ACTIVITY: Check each line of the records for "power"; collect those that have it.

PROVIDED DATA:

--------------------------------------------------

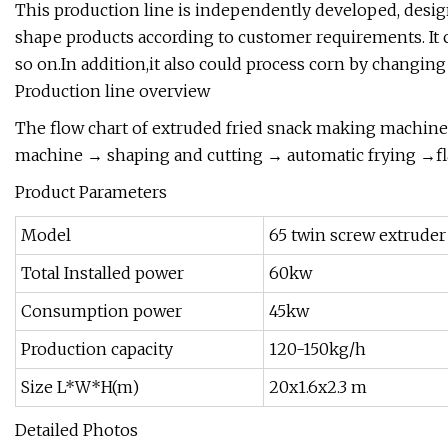
This production line is independently developed, desig
shape products according to customer requirements. It c
so on.In addition,it also could process corn by changin
Production line overview
The flow chart of extruded fried snack making machin
machine → shaping and cutting → automatic frying →fl
Product Parameters
Model
65 twin screw extruder
Total Installed power
60kw
Consumption power
45kw
Production capacity
120-150kg/h
Size L*W*H(m)
20x1.6x2.3 m
Detailed Photos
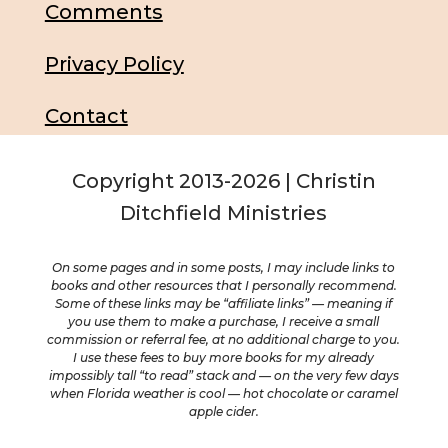
Comments
Privacy Policy
Contact
Copyright 2013-2026 | Christin
Ditchfield Ministries
On some pages and in some posts, I may include links to
books and other resources that I personally recommend.
Some of these links may be “affiliate links” — meaning if
you use them to make a purchase, I receive a small
commission or referral fee, at no additional charge to you.
I use these fees to buy more books for my already
impossibly tall “to read” stack and — on the very few days
when Florida weather is cool — hot chocolate or caramel
apple cider.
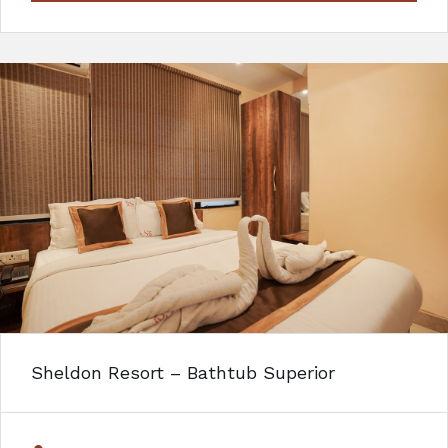
Sheldon Resort – Bathtub Superior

--------------------------------------------------

SOLUTION TO THIS PROBLEM:
Total Installed power
Consumption power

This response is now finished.